Le prix international des droits de l'homme a été remis à Beatrice Mtetwa, avocate au Zimbabwe
Le XIVème prix international des droits de l'homme Ludovic-Trarieux 2009 a été remis, jeudi 29 octobre à la Maison du barreau de Paris à Beatrice Mtetwa, avocate des journalistes et présidente de la Law Society of Zimbabwe, par le sénateur Jean-Jacques Hyest.
Ce prix lui a été attribué pour sa contribution essentielle dans la lutte pour le droit à la liberté d'association, de réunion et d'expression ainsi que pour la défense de l'Etat de droit au Zimbabwe.
Créé en 1984, le Prix international des droits de l'homme Ludovic-Trarieux est un « Hommage des avocats à un avocat ». Il est décerné à « un avocat sans distinction de nationalité ou de barreau, qui aura illustré par son œuvre, son activité ou ses souffrances, la défense du respect des droits de l'Homme, des droits de la défense, la suprématie du droit, la lutte contre les racismes et l'intolérance sous toutes leurs formes ».
Béatrice Mtetwa est ainsi la deuxième personnalité africaine, après Nelson Mandela en 1985, alors qu'il était encore prisonnier, à recevoir le prix Ludovic-Trarieux.
Quand Histoire et Droits de l'Homme se rencontrent...
La loi peut-elle dire l'histoire ?
L'Institut des droits de l'Homme des avocats européens (IDHAE), a réuni historiens, universitaires et avocats autour du thème «Droit, Justice et Histoire» lors du colloque organisé le 29 octobre 2009, à la Maison du Barreau à Paris.
La place de l'Histoire dans la jurisprudence du Conseil d'État et la Cour européenne des droits de l'homme a été présentée par les différents intervenants.
La question du rôle du législateur par rapport à celui de l'historien a été débattue par les participants à la table ronde.

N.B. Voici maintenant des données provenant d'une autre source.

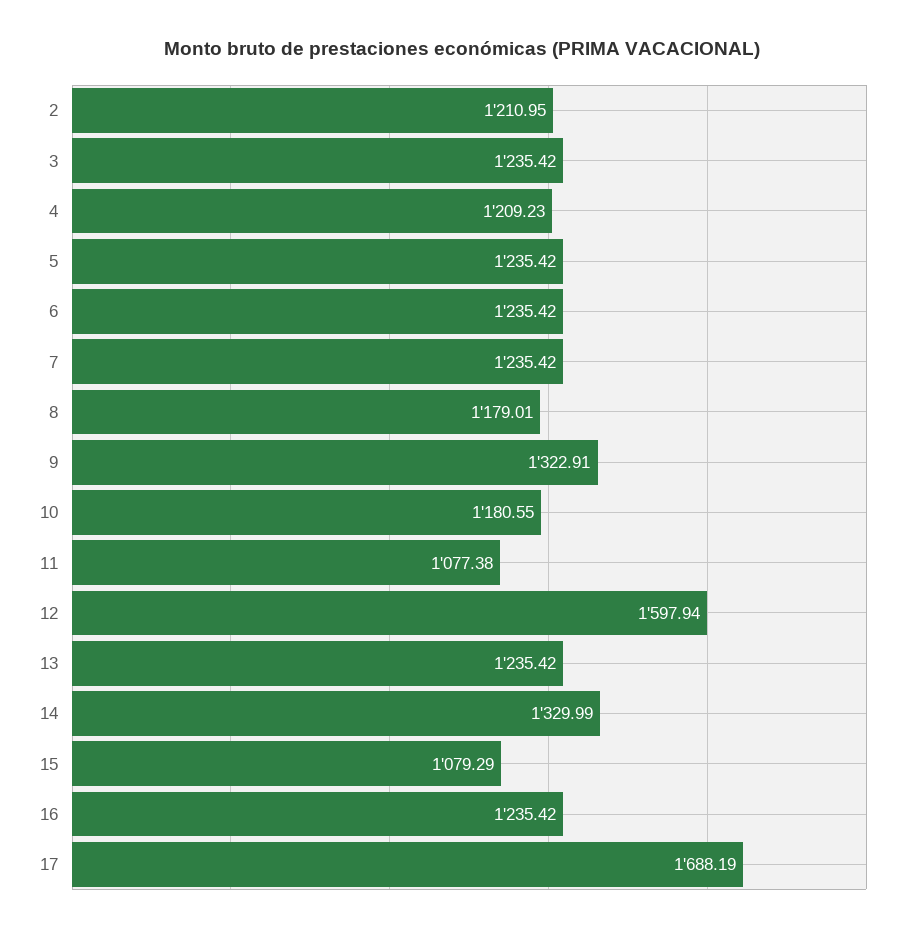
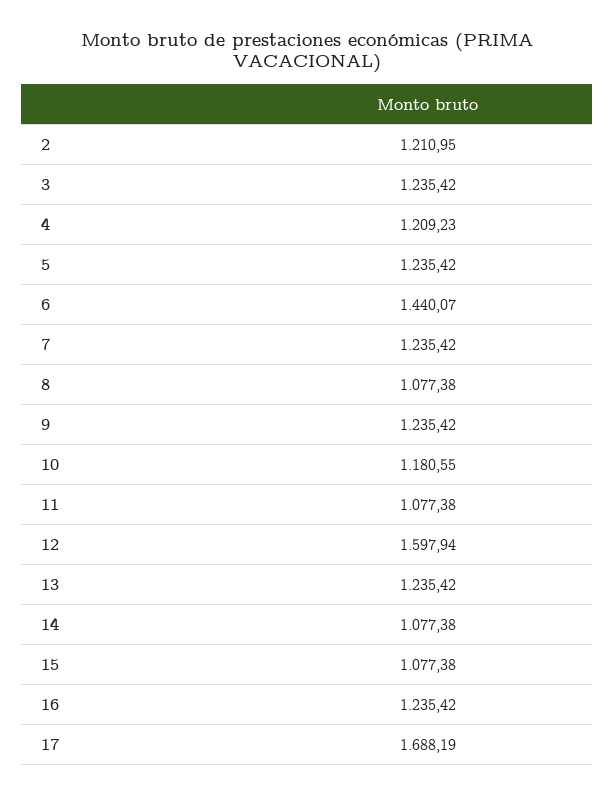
  {
    "2": 1210.95,
    "3": 1235.42,
    "4": 1209.23,
    "5": 1235.42,
-   "6": 1235.42,
+   "6": 1440.07,
    "7": 1235.42,
-   "8": 1179.01,
+   "8": 1077.38,
-   "9": 1322.91,
+   "9": 1235.42,
    "10": 1180.55,
    "11": 1077.38,
    "12": 1597.94,
    "13": 1235.42,
-   "14": 1329.99,
+   "14": 1077.38,
-   "15": 1079.29,
+   "15": 1077.38,
    "16": 1235.42,
    "17": 1688.19
  }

Les lois peuvent-elles rétablir la justice, plusieurs années, voire plusieurs siècles plus tard ?
Comment l'historien peut-il travailler dans le cadre de ces lois et face aux enjeux de la mémoire ?
Les juristes, partisans des lois mémorielles ont échangé leurs points de vue avec les historiens qui défendent une plus grande liberté dans leurs travaux de recherches.